• [Passage shown]:
====

Saucer Fever in the Berkshires

The three week period that began on June 24, 1947 was a curious time in the history of our country. Whether literal or metaphoric, there was definitely something strange in the air. On the 24th, a pilot named Kenneth Arnold reported seeing nine disk-shaped objects flying across the sky near Mt. Rainier, Washington. At least twenty other persons across the Pacific Northwest reported seeing the same that day, but it was Arnold’s soberly told account and detailed description that drew the most attention, launching the term ‘flying saucer’ into its place in the American lexicon. Over the following days, as media spread discussion of Arnold’s story, others began coming forward all over the country, saying that they too had spotted similar objects. The trickle became a deluge on July 4, as many of the millions of people celebrating Independence Day outside looked up toward the sky and saw something they couldn’t account for.

That day marked the first mention of disks seen east of the Mississippi, as claims of sightings poured in from 28 states. Newspapers across the country had a field day, and the Berkshires were no exception. The Eagle interviewed Dr. John Lynn, a behavioral scientist from Valhalla, N.Y., who attributed the phenomenon to anxieties about atomic weapons. He also compared them to the scare brought on by Orson Welles’ War of the World broadcast nearly a decade earlier- a particularly interesting statement, considering the fact that no one had yet suggested any connection between the saucers and anything extraterrestrial.

Meanwhile, some area residents had already spotted what they believed to be examples of the bizarre objects. A group of four Pittsfield residents, while watching the parade (described as the longest and best to date at that time) observed a disk overhead around 10:45. One of the witnesses, Mrs. Sidney Smith of Pomeroy Avenue, described it as “round, colorless, luminous object with a peculiar rolling motion.” The saucer sped off south, gaining altitude as it went. Reaction among residents who had not seen anything was mixed, as far as can be judged by a random survey of people on North Street on July 7. “I certainly don’t think it’s imagination, not with so many people seeing them,” said a Pittsfield photographer, “It’s either what some foreign government is sending over, or an experiment of our own army.” John Foley of Foley’s Restaurant had a simpler explanation: “Somebody’s got the DT’s.”

By that time, “saucer fever” was reaching fever pitch across the country, with sightings having been reported in 38 states and parts of Canada. By the 8th, similar reports were coming in from Europe, Australia and Africa. That same day also saw national reporting of an Air Force official’s announcement that a crashed saucer had been recovered by the military near Roswell, New Mexico. Though retracted the following day, this press release had already given birth to a controversy that would last more than half a century.

====

• [Task 1]:
Answer these questions from the passage on saucer fever.
(a) How many disk-shaped objects did Kenneth Arnold report seeing near Mt. Rainier?
(b) At about what time did the group of four Pittsfield residents observe a disk overhead?
(c) Near what place did an Air Force official announce that the military had recovered a crashed saucer?
• [Task 2]: Copy the passage on saucer fever between "That day marked" and "and anything extraterrestrial.", inclusive.
Base your work on the passage on saucer fever alone.

====

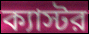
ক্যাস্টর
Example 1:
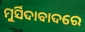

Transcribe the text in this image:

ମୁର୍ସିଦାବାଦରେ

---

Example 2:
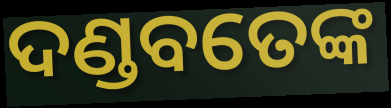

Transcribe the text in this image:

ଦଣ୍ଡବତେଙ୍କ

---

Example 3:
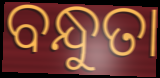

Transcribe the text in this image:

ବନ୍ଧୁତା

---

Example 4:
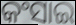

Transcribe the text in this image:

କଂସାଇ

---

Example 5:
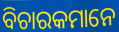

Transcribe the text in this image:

====

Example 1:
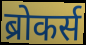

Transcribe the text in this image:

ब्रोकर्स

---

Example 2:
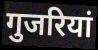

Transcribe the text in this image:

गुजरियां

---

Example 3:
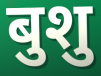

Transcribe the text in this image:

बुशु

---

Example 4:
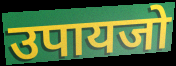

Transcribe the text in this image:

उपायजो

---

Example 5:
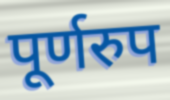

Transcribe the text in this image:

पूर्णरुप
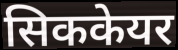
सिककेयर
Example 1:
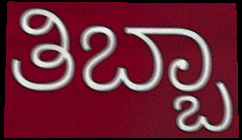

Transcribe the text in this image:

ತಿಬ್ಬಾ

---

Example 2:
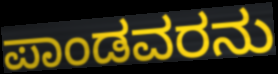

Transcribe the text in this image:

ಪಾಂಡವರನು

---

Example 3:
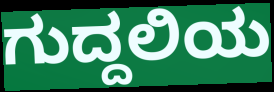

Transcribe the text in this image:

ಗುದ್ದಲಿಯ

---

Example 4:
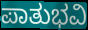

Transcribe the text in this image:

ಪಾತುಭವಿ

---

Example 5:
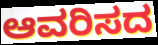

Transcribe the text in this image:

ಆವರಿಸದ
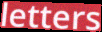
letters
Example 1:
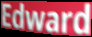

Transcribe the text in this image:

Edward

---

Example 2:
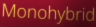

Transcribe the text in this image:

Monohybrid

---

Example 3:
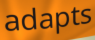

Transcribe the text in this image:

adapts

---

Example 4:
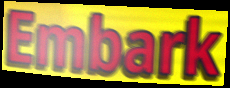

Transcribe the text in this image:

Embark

====

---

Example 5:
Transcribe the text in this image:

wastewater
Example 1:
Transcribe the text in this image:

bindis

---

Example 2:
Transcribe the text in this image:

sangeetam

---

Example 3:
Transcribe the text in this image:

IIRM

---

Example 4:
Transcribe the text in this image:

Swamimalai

====

• [Output 1]:
(a) Nine
(b) Around 10:45
(c) Roswell, New Mexico

• [Output 2]:
That day marked the first mention of disks seen east of the Mississippi, as claims of sightings poured in from 28 states. Newspapers across the country had a field day, and the Berkshires were no exception. The Eagle interviewed Dr. John Lynn, a behavioral scientist from Valhalla, N.Y., who attributed the phenomenon to anxieties about atomic weapons. He also compared them to the scare brought on by Orson Welles’ War of the World broadcast nearly a decade earlier- a particularly interesting statement, considering the fact that no one had yet suggested any connection between the saucers and anything extraterrestrial.